— Texto analizado —
Al Cielo sobre ruedas

30. septiembre 2011 | Por | Categoria: Reflexiones

No es ésta la primera vez que sale por las ondas de la radio una anécdota que ya empieza a tener algunos años, pero que resulta siempre actual por el mensaje que transmite.
Un locutor de Radio empezó el comentario a un entierro con esta pregunta:
– ¿Les gustaría a ustedes subir al Cielo sobre ruedas?…
Y lo decía a propósito del funeral apoteósico que Costa Rica dedicó a un ciudadano muy querido de todos, y que demostró al final que tenía un montón de corazones en sus manos.

¡Cuidado que Carlos Alberto era admirado y querido! ¿Había alguien en Costa Rica que le ganase en popularidad? Era el amigo de todos, y el día de su muerte, relativamente prematura, su funeral fue una apoteosis, nunca antes lograda por nadie en San José. La Televisión había perdido su personaje más conocido, pero por todo el territorio nacional corrían docenas de sillas de ruedas con niños felices…
Se le preguntó una vez:
– ¿Por qué, dinos, por qué has de hacer una campaña agobiante con el fin de conseguir sillas de ruedas para niños paralíticos? ¿A qué esos esfuerzos sobrehumanos casi, hasta lograr que la Asamblea Legislativa haya exonerado de impuestos esas sillas, que nos han mareado a todos?…
Y Carlos Alberto, el querido Carlos Alberto, respondió con más felicidad que los chiquillos:
– Pero, ¿es que no habéis visto la sonrisa de un niño pobre y paralítico cuando se sienta en una silla de ruedas? Lo hago sólo por quedarme con esa sonrisa.

— Según la información —
- A) Según el texto analizado, ¿qué exoneró de impuestos la Asamblea Legislativa?
- B) Copia todas las preguntas que aparecen entre signos de interrogación en el texto analizado.
- C) Prolonga el texto sobre Carlos Alberto y las sillas de ruedas a partir de su última frase.

— Datos proporcionados —
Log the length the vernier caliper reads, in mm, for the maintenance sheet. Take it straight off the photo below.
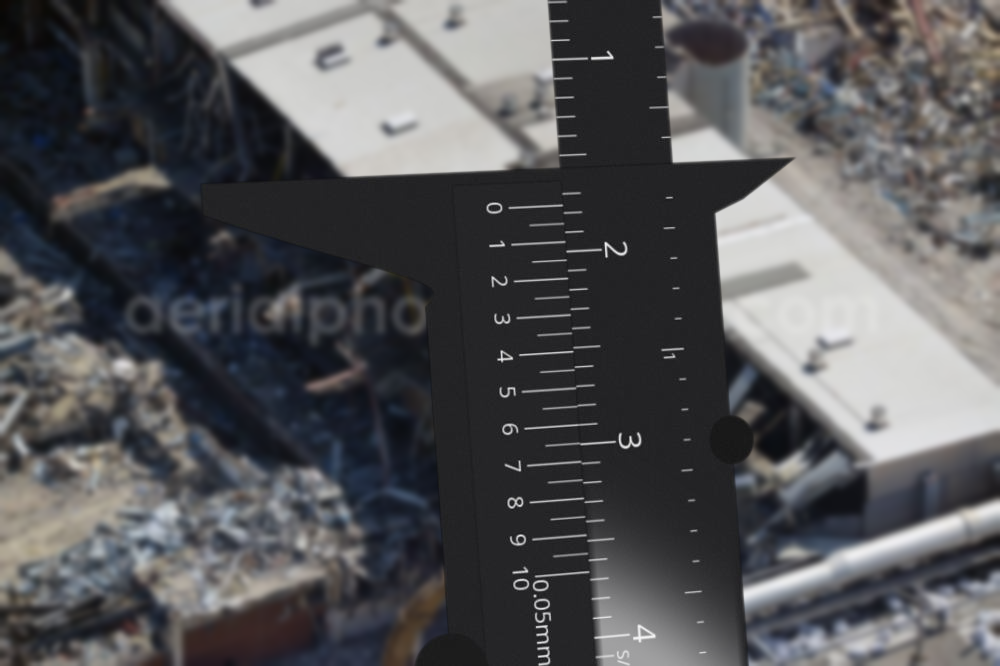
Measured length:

==

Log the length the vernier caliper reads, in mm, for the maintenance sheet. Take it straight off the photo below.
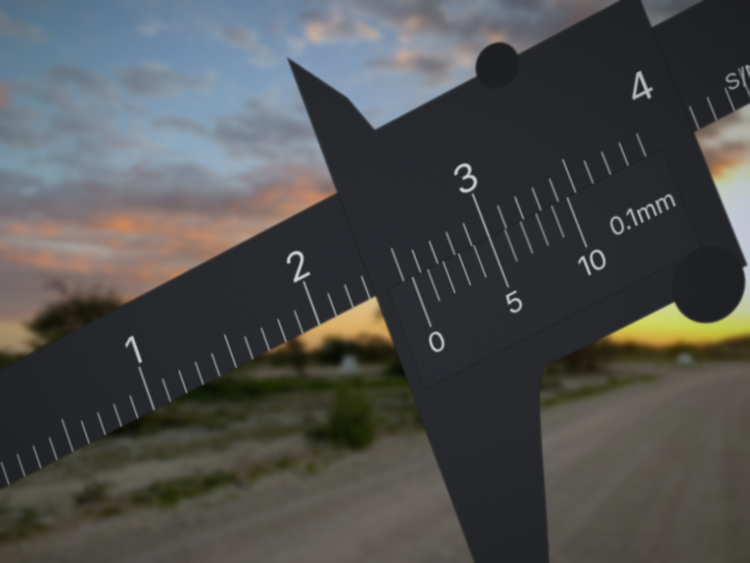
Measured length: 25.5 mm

— Respuestas por punto —
- A) Las sillas de ruedas para niños paralíticos.

- B)
- ¿Les gustaría a ustedes subir al Cielo sobre ruedas?
- ¿Había alguien en Costa Rica que le ganase en popularidad?
- ¿Por qué, dinos, por qué has de hacer una campaña agobiante con el fin de conseguir sillas de ruedas para niños paralíticos?
- ¿A qué esos esfuerzos sobrehumanos casi, hasta lograr que la Asamblea Legislativa haya exonerado de impuestos esas sillas, que nos han mareado a todos?
- ¿es que no habéis visto la sonrisa de un niño pobre y paralítico cuando se sienta en una silla de ruedas?

- C)
Aquel locutor de Radio comentaba la anécdota con un calor que le salía de muy adentro, cuando seguía diciendo:

Esta afirmación última —¡quedarme con la sonrisa de un niño!— abre todo un mundo delante de nuestros ojos, un mundo de muy lejos, el mundo del más allá.

Conocí, admiré y quise mucho a Carlos Alberto Patiño. Y, aunque ahora no puedo percibir la contestación que me da, pero que yo adivino, me atrevo a hacerle una pregunta, que él me está escuchando desde el Cielo:
– Querido Carlos Alberto, te llevaste muchas sonrisas de niños que te hacían feliz. Pero, dime: todas ellas juntas, ¿valen la sonrisa de Aquél que dijo: “dejad que los niños vengan a mí”?… Y que añadió también: “lo que hayáis hecho a uno de estos pequeños que en mí creen, a mí me lo habéis hecho”…  ¿Cómo es ahora la sonrisa de Jesucristo, que tú te ganaste con tantas sillas de ruedas?…

Queridos lectores, dejamos a Carlos Alberto en el Cielo, donde está muy bien, para hablar ahora familiarmente entre nosotros.

Y hablamos una vez más de lo que ocupa muchas veces nuestros mensajes: de la felicidad que da el hacer siempre el bien a todos cuando reclaman silenciosamente nuestra ayuda.
Estamos todos de acuerdo en que no hay mayor dicha que el dar y el darse.
Hasta que no se hace el bien a los más necesitados, prodigándoles nuestro apoyo sin medirnos, resulta casi un imposible entender la felicidad del amor.
Es éste un criterio opuesto al pensar común, que pone la felicidad en el poseer cada vez más, con un egoísmo con frecuencia inexplicable.
Todos quieren recibir y pocos quieren dar. Jesucristo era de parecer muy diferente, cuando dijo:   -Es más dichoso el dar que el recibir (Hechos 20,35)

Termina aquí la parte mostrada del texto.